Charlie! War er doch gekommen! Und ich hatte schon fast gehofft ...
'Ja Mann, klar, äh, hi! Freut mich!'
Mist, ich hör mich an wie eine Jungfrau bei der Tanzstunde.

'Ich wollt mir grad einen Tee holen, wollt ihr auch einen?'
Bruno nickt stumm, Charlie mustert mich forschend und meint: 'Wenn du schon unterwegs bist ...'

Irgendwie sieht er so aus, als ob ihm ein Bier auch lieber wäre, und er nur uns zuliebe keins trinkt, das wirkt irgendwie ungemütlich, aber am Feuer sollen wir eh nix trinken solange die Kinder noch dabei sind, hat Marie mal gesagt. So fällt es mir auch leichter zu verzichten, aber das Reden wird davon nicht einfacher und so schweigen wir uns gegenseitig an, bis Bruno zu gähnen anfängt und sich verabschiedet.

'So', meint Charlie, 'nun sind wir doch einmal unter uns. Sag, sollen wir nicht zu mir gehen und uns ein Bierchen genehmigen? Ganz ehrlich, der Tee ist ja lieb gemeint, aber so wirklich froh macht mich der nicht.'

Eigentlich wundere ich mich ja, daß er noch mit mir redet, besonders gesprächig war ich wirklich nicht heute, also bin ich eh nie aber heute ganz besonders nicht.
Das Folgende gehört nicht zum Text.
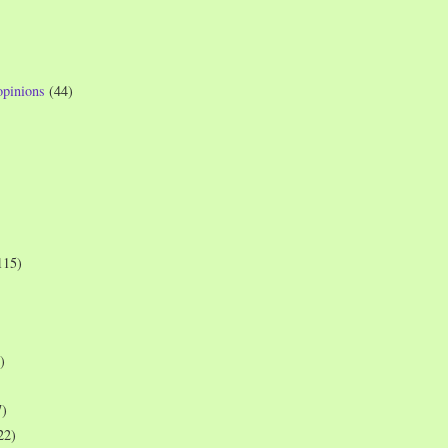
opinions
(44)
115)
)
7)
22)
Irgendwie schüchtert er mich ein, und ich war ja nun wirklich schon mit harten Jungs zusammen gewesen. Aber er hat sowas Edles, bei ihm ist alles echt. Der muß keinen auf Heavy machen. Der ist es. Original.

'Du, ganz ehrlich, tät ich total gern, also mit dir ein Bier und so, aber ich hab mir vorgenommen, daß ich nix mehr trink. Zumindest eine Zeitlang. Ich rauch lieber. Du auch, vielleicht? Ich könnt uns einen bauen wennst magst?'

Kurz drauf hocken wir bei mir in der Bude, ich brösel auf und Charlie guckt mich ernst an: 'Du Xampi, ist das alles was du noch hast? Ich mag dir jetzt nicht dein letztes Piece wegrauchen.'
'Paßt schon Charlie. Du bist echt korrekt und, ja, klingt vielleicht blöd aber es wär mir eine Ehre, wenn ich es mit dir teilen dürfte.'

'Xampi, ich muß dir was sagen. Bisher hab ich dich ja nur so am Rande wahrgenommen, und das wär auch so geblieben wenn Maria mich nicht dazu aufgefordert hätte, mal mit dir zu reden. Also es war kein Zufall, daß wir uns heute getroffen haben. Aber jetzt wo ich dich kennengelernt hab ... ich bin kein Mann vieler Worte, genausowenig wie du, aber es freut mich. Du bist eine ehrliche Haut, das ist selten. Bist ein guter Kerl. Ich mag dich.'

Hinterher, als er weg war, hab ich nicht nur vom Rauchen so breit gegrinst. Charlie und ich haben uns noch prima unterhalten, ich hatte das mit dem Bahöö wegen dem Neuen nur so am Rande mitbekommen, aber es wird natürlich geredet. Also, daß der Helli ne Knarre mithatte zum Beispiel. So sind wir auf Waffen zu sprechen gekommen und ich glaub sein Respekt vor mir ist noch gestiegen wie er gemerkt hat, daß ich kein tappertes Weh bin das nur von Indien träumt und immer die zweite Backe hinhält, sondern daß ich schon auch was erlebt hab und mich durchaus behaupten kann. Wenn's sein muß. Und es mir nur lieber ist, es muß nicht.

Er hat gemeint morgen gehen wir mal zum Heinz und fragen, ob wir uns was anbauen dürfen und ob er Samen dahat, sonst würd er welche besorgen. Weil das Rauchen wär ja allemal gesünder als der Alkohol, der uns beiden nicht guttut. Er wüßt wo man diese Lampen herbekommt, mit denen das Gras besser wächst. Ich freu mich so!